An interesting piece from Edmund Conway of the Telegraph on quantitative easing here. Conway's political stance sucks (the Institute of Economic Affairs has never published "an excellent pamphlet", and given that for the last 60 years they have been advising governments to reduce regulation of all markets as much as possible, their claim that the credit crunch was caused by lack of financial oversight, while true, identifies them as culpable, along with the rest of the Right wing) but his basic argument looks sensible, and is pretty terrifying.
Conway's basic allegation is that investment banks and hedge funds are making money by buying government debt at cheap prices, and then selling it back to the government (via the quantitative easing operations) at higher prices.
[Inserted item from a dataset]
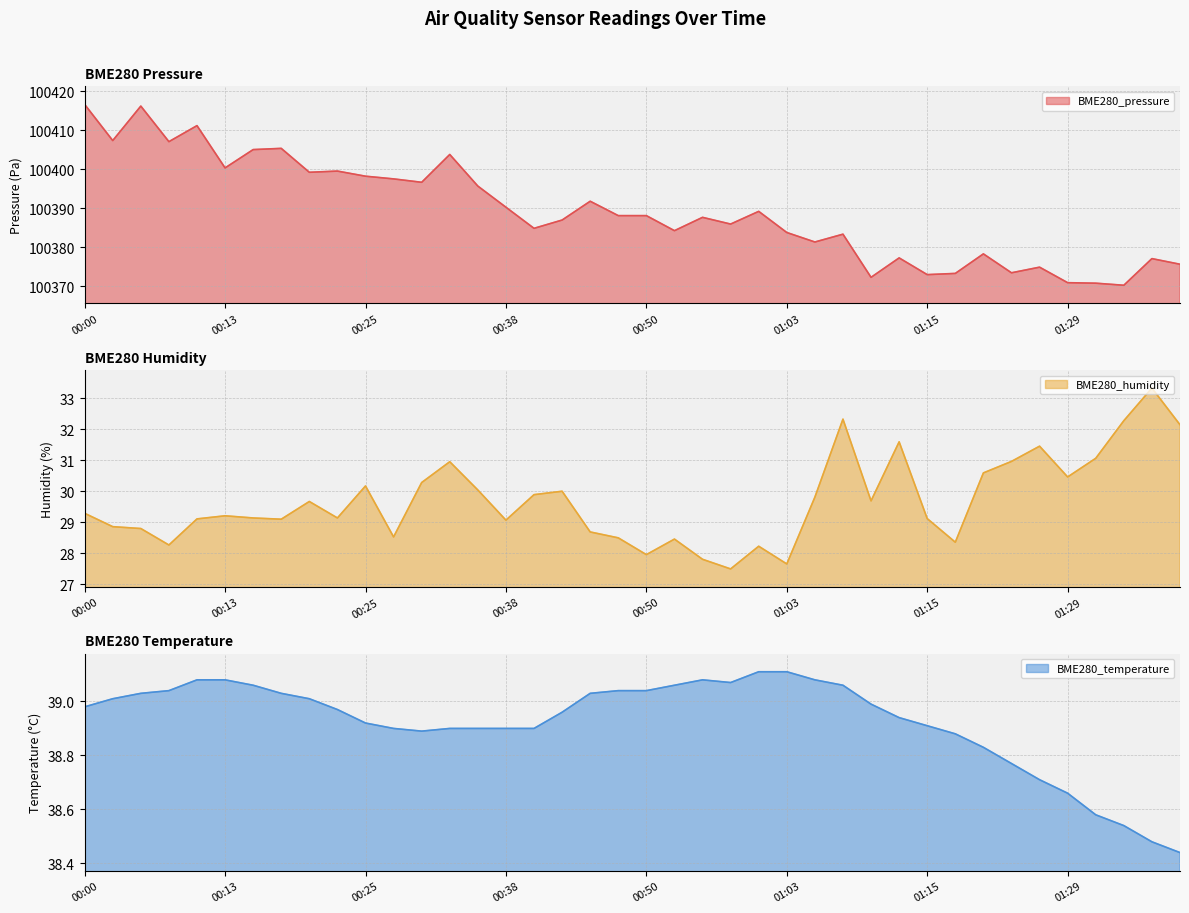

At how many categories does at least one series exceed 80032?

40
I don't have the price data to hand to check this one way or the other, but if it's true, basically the government is handing out taxpayers' money to investment banks and hedge funds. Yes, it's boosting nominal economic activity, but at vast taxpayer expense, and for how long?
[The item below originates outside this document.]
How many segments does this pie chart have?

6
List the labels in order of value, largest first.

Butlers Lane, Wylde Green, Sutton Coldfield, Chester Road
Buying private sector debt, not government debt, would be a far better policy, and I don't know why the Bank of England isn't doing that. Hell, printing extra banknotes and dropping them in the street would be a better policy.
It looks like all we're doing is inflating a new bubble to take the place of the old one. That would explain the brief stock market rally of the past few weeks. Forget "green shoots": stage 2 of the economic implosion could be even worse than what we've had so far. Stock up on canned food, kids.